The question for the CJEU was whether the non-EU nationals could benefit from Article 13(2) in circumstances where the marriage had lasted for at last three years before the commencement of divorce proceedings, including at least one year in the host Member State, but the divorce was preceded by the departure of the EU spouse from that Member State. The question arose because there is no reference in Article 13(2) itself to any requirement that the EU spouse be in the same country as the non-EU family members.

The CJEU pointed out that the non-EU family members’ right to reside in the host Member State only arose in the first place because of the fact that they were accompanying or joining an EU citizen exercising free movement rights. In particular, ‘the host Member State” is defined in Article 2(3) of the Directive as meaning “the Member State to which a Union citizen moves in order to exercise his/her right of free movement and residence”. The Court also considered that it was implicit in the reference in Article 13 to initiation of the divorce proceedings that the right of residence of the non-EU spouse can be retained only if the Member State in which the EU national resides is the ‘host Member State’, as defined in Article 2(3), on the date of commencement of the divorce proceedings.
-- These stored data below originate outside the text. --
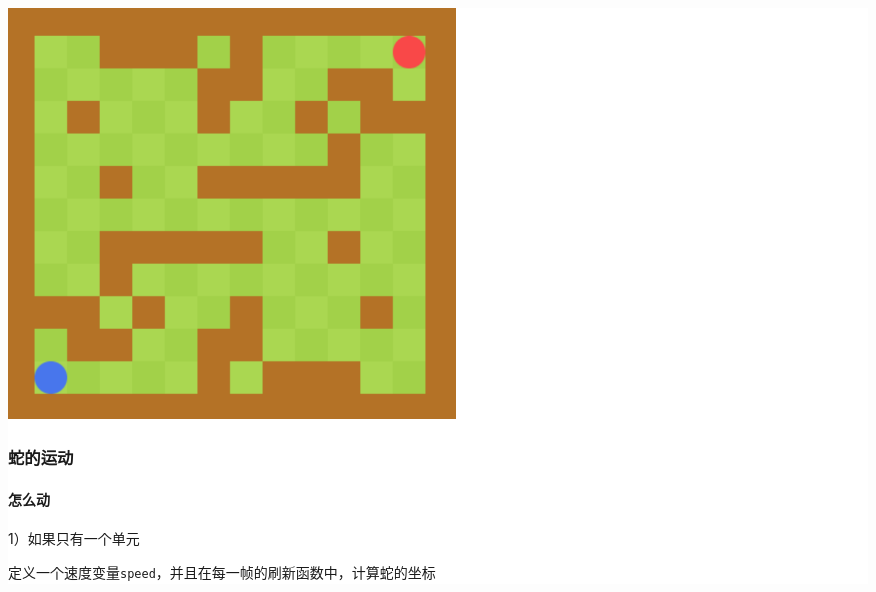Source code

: <img src="创建菜单与游戏界面.assets/image-20220717095612191.png" alt="image-20220717095612191" style="zoom:67%;" />

### 蛇的运动

#### 怎么动

1）如果只有一个单元

定义一个速度变量`speed`，并且在每一帧的刷新函数中，计算蛇的坐标
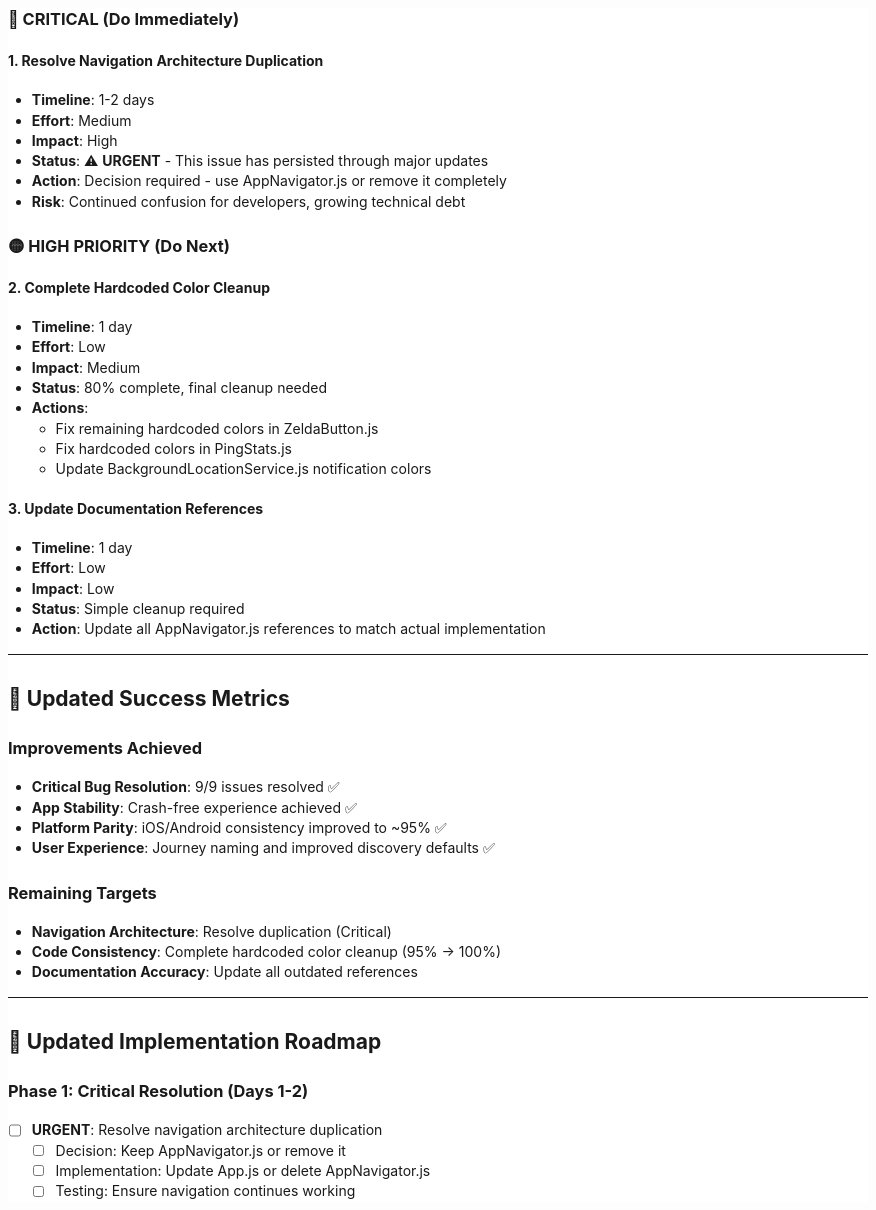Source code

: ### **🔴 CRITICAL (Do Immediately)**

#### **1. Resolve Navigation Architecture Duplication**
- **Timeline**: 1-2 days
- **Effort**: Medium  
- **Impact**: High
- **Status**: ⚠️ **URGENT** - This issue has persisted through major updates
- **Action**: Decision required - use AppNavigator.js or remove it completely
- **Risk**: Continued confusion for developers, growing technical debt

### **🟡 HIGH PRIORITY (Do Next)**

#### **2. Complete Hardcoded Color Cleanup**
- **Timeline**: 1 day  
- **Effort**: Low
- **Impact**: Medium
- **Status**: 80% complete, final cleanup needed
- **Actions**:
  - Fix remaining hardcoded colors in ZeldaButton.js
  - Fix hardcoded colors in PingStats.js
  - Update BackgroundLocationService.js notification colors

#### **3. Update Documentation References**
- **Timeline**: 1 day
- **Effort**: Low
- **Impact**: Low
- **Status**: Simple cleanup required
- **Action**: Update all AppNavigator.js references to match actual implementation

---

## 🎯 **Updated Success Metrics**

### **Improvements Achieved**
- **Critical Bug Resolution**: 9/9 issues resolved ✅
- **App Stability**: Crash-free experience achieved ✅
- **Platform Parity**: iOS/Android consistency improved to ~95% ✅
- **User Experience**: Journey naming and improved discovery defaults ✅

### **Remaining Targets**
- **Navigation Architecture**: Resolve duplication (Critical)
- **Code Consistency**: Complete hardcoded color cleanup (95% → 100%)
- **Documentation Accuracy**: Update all outdated references

---

## 🔄 **Updated Implementation Roadmap**

### **Phase 1: Critical Resolution (Days 1-2)**
- [ ] **URGENT**: Resolve navigation architecture duplication
  - [ ] Decision: Keep AppNavigator.js or remove it
  - [ ] Implementation: Update App.js or delete AppNavigator.js
  - [ ] Testing: Ensure navigation continues working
This would not be the case if, before the commencement of the proceedings, the EU spouse left the Member State in which his non-EU spouse resided to settle in another country.

One unfortunate consequence of this decision is that an EU citizen can effectively dictate whether their non-EU spouse will retain a right of residence in the UK simply by leaving the UK before commencing their divorce proceedings if the marriage has lasted for less than three years or if the partners have resided in the UK for less than a year.
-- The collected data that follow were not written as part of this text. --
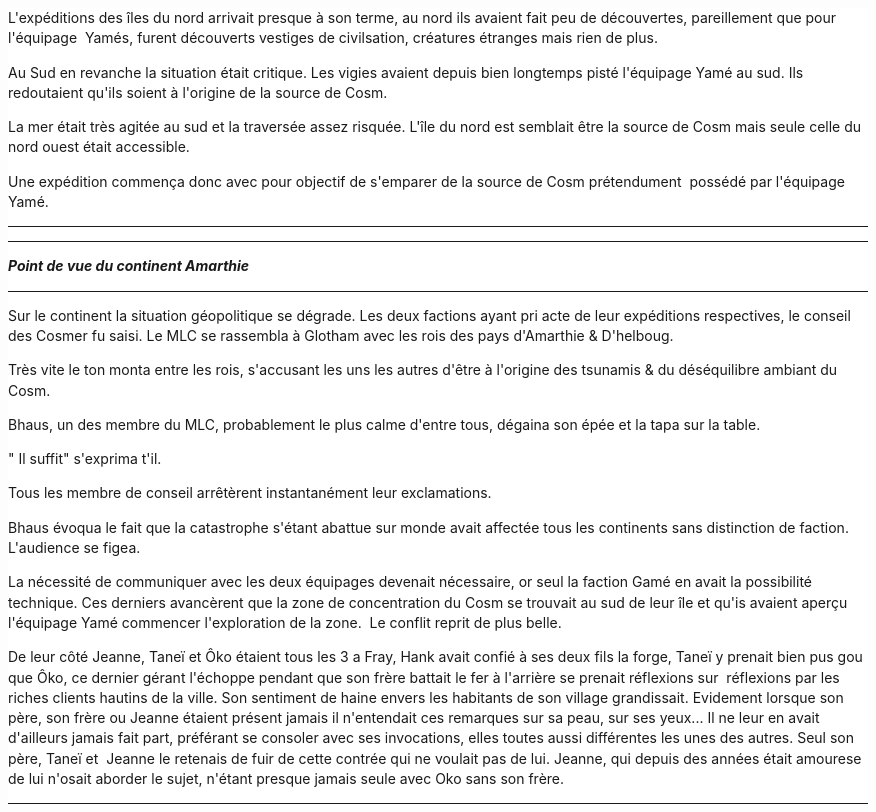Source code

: 
L'expéditions des îles du nord arrivait presque à son terme, au nord ils avaient fait peu de découvertes, pareillement que pour l'équipage  Yamés, furent découverts vestiges de civilsation, créatures étranges mais rien de plus.

Au Sud en revanche la situation était critique. Les vigies avaient depuis bien longtemps pisté l'équipage Yamé au sud. Ils redoutaient qu'ils soient à l'origine de la source de Cosm.

La mer était très agitée au sud et la traversée assez risquée. L'île du nord est semblait être la source de Cosm mais seule celle du nord ouest était accessible.

Une expédition commença donc avec pour objectif de s'emparer de la source de Cosm prétendument  possédé par l'équipage Yamé.

---

  

---

**_Point de vue du continent Amarthie_**

---

Sur le continent la situation géopolitique se dégrade. Les deux factions ayant pri acte de leur expéditions respectives, le conseil des Cosmer fu saisi. Le MLC se rassembla à Glotham avec les rois des pays d'Amarthie & D'helboug.

  

Très vite le ton monta entre les rois, s'accusant les uns les autres d'être à l'origine des tsunamis & du déséquilibre ambiant du Cosm.

Bhaus, un des membre du MLC, probablement le plus calme d'entre tous, dégaina son épée et la tapa sur la table.

" Il suffit" s'exprima t'il.

Tous les membre de conseil arrêtèrent instantanément leur exclamations.

Bhaus évoqua le fait que la catastrophe s'étant abattue sur monde avait affectée tous les continents sans distinction de faction. L'audience se figea.

La nécessité de communiquer avec les deux équipages devenait nécessaire, or seul la faction Gamé en avait la possibilité technique. Ces derniers avancèrent que la zone de concentration du Cosm se trouvait au sud de leur île et qu'is avaient aperçu l'équipage Yamé commencer l'exploration de la zone.  Le conflit reprit de plus belle.

  

De leur côté Jeanne, Taneï et Ôko étaient tous les 3 a Fray, Hank avait confié à ses deux fils la forge, Taneï y prenait bien pus gou que Ôko, ce dernier gérant l'échoppe pendant que son frère battait le fer à l'arrière se prenait réflexions sur  réflexions par les riches clients hautins de la ville. Son sentiment de haine envers les habitants de son village grandissait. Evidement lorsque son père, son frère ou Jeanne étaient présent jamais il n'entendait ces remarques sur sa peau, sur ses yeux... Il ne leur en avait d'ailleurs jamais fait part, préférant se consoler avec ses invocations, elles toutes aussi différentes les unes des autres. Seul son père, Taneï et  Jeanne le retenais de fuir de cette contrée qui ne voulait pas de lui. Jeanne, qui depuis des années était amourese de lui n'osait aborder le sujet, n'étant presque jamais seule avec Oko sans son frère.

---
On a separate question, the Court also considered whether an EU citizen could qualify for a right of residence in a host Member State on the basis of self-sufficiency if he was dependent on the resources of his non-EU spouse in order not to become a burden on the social assistance system of the host State. The right of free movement of self-sufficient EU citizens is contained in Article 7(1)(b) of Directive 2004/38. In order to qualify, the EU citizen must have sufficient resources for themselves and their family members not to become a burden on the social assistance system of the host Member State during their period of residence and have comprehensive sickness insurance cover in the host Member State.

The Court considered its previous case-law, in which it had held that the expression “‘have’ sufficient resources” must be interpreted a as meaning that it suffices that such resources are available to the citizen. The Court concluded that the fact that some part of the resources available to the EU citizen derives from resources obtained by a non-EU spouse from their activity in the host Member State was entirely acceptable.